* _DIRECTIONS_:
A - In the essay on reading poetry, what is the title of Andrew Merton's most recent volume?
B - From the essay on reading poetry, give back everything from "I’ve leaned heavily" down to "again and again.".

* _QUOTED PASSAGE_:
= = = = = = =

For years, I did not read poetry either. I would flip magazines open to whatever short stories I could find and bypass the blocks of verse cordoned off in the corners. When a novel like any of J.R. Tolkien’s series moved from prose to long chants and songs, I sped past them. Poems required me to stop, slow down, absorb or struggle to absorb sometimes opaque ideas or references, when all I wanted was to plunge forward.
I wonder sometimes how I came to love the written word so much and not to love poetry. It comes down in part to exposure. The adults who influenced my reading most growing up loved mysteries, novels, short stories, the news of the day. I know my teachers introduced me to poetry along with its various structures and forms. The only poet I remember from these years is Robert Frost whose poem “Birches” showed my friend Deb and me the very woods and ice storms that surrounded us where we lived. We were captivated by the idea of swinging birches – climbing to the top, leaning over, and waiting for it to fling us up again. One day the bus dropped us off at the end of our road and on the way to my house we dropped our bags and gave it a go. Either the trees were too small or we were too big. We failed but had a few laughs, laughs we still share to this day remember it. As I recall this, I’m thinking that the poem must have worked its way into us somehow. At twelve, we did not fully grasp what it meant to be “weary of considerations” and we understood only vaguely that life would be more and more difficult, but we sensed the resourcefulness and joy of a boy climbing a tree and swinging down to earth and back. We wanted to taste that for ourselves.
Has something you’ve read ever inspired you to try something you’d never tried before? How did it go?
Over the past few years, terribly late in my life, I’ve begun to read poetry. There are times when I feel shy and awkward about the whole thing but, mostly, I’m kicking myself for putting walls between myself and an art form that can condense worlds into a few lines. I find myself smiling or crying or just sitting in wonder as a writer shows me something new in the familiar. I notice I lean heavily towards poets who work with nature, including and perhaps especially, human nature. I like a good laugh, too. Who doesn’t?
I’ve leaned heavily on poets like Ted Kooser, Dana Gioia and Mary Oliver to pave the way for me. My heart and mind were blown open when Stacy Dyson, founder of Tesoro Women, performed her poetry live. These days, I read or listen to poetry with a kind of freedom that is missing when I read a story or a novel. I do not want to pick it apart to see how the author “did that.” I know and care nothing about structure or form. I can just let it in and see what works on me and what doesn’t, what makes me want to read or hear it again and again.
A Poet Explains: Interview with Andrew Merton
Among those who have led me back into the world of poetry as an adult, is the person who taught and mentored me as a journalist. Until he published his first volume of poetry, I did not know that Andrew Merton wrote poems. I learned only recently that he’d been writing them for twenty five years before he published his first of four volumes, the most recent of which, Killer Poems, was just released. He recently took a little time to answer some questions I had for him about the poems in this book and a bit about the journey that got him there. Read on to get his insights. Then, treat yourself to your own private reading by clicking the links throughout that will let you listen to Andy read from his latest book. You can find all of his books at bookshop.org or wherever you buy your books.

= = = = = = =

* _DATA TO EXAMINE_:
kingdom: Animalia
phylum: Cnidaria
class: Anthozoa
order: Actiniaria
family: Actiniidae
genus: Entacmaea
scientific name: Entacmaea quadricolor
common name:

= = = = = = =

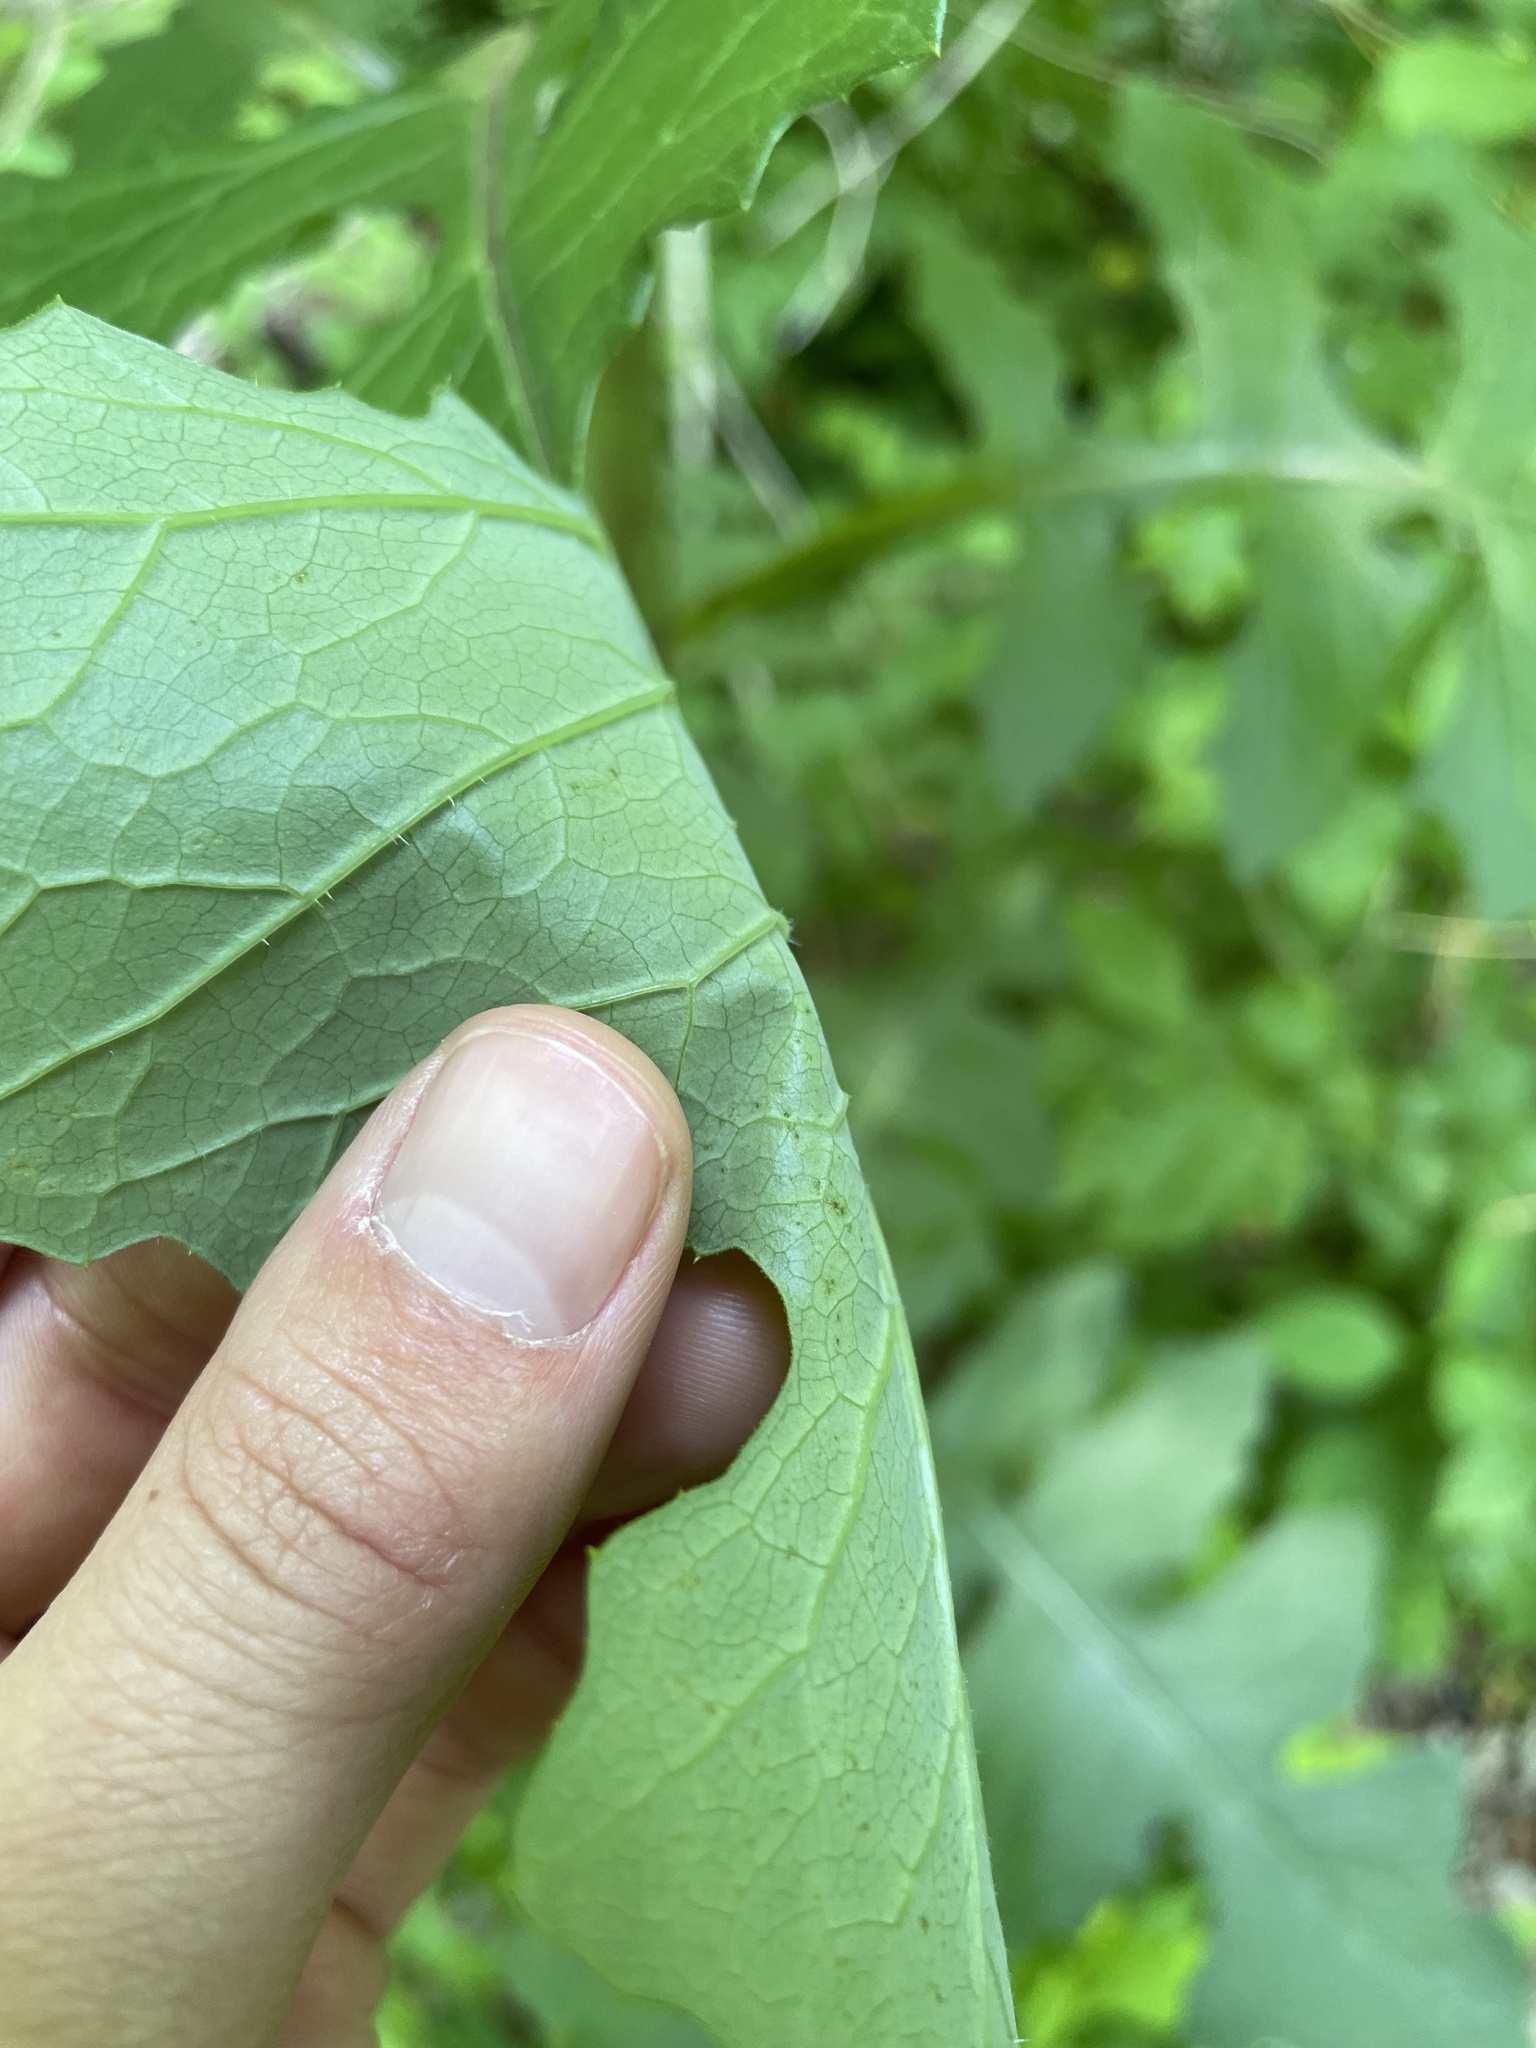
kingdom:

= = = = = = =

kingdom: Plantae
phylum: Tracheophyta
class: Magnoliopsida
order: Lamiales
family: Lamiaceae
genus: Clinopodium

= = = = = = =

* _ANSWERS TO THE EXERCISES_:
A - Killer Poems

B -
I’ve leaned heavily on poets like Ted Kooser, Dana Gioia and Mary Oliver to pave the way for me. My heart and mind were blown open when Stacy Dyson, founder of Tesoro Women, performed her poetry live. These days, I read or listen to poetry with a kind of freedom that is missing when I read a story or a novel. I do not want to pick it apart to see how the author “did that.” I know and care nothing about structure or form. I can just let it in and see what works on me and what doesn’t, what makes me want to read or hear it again and again.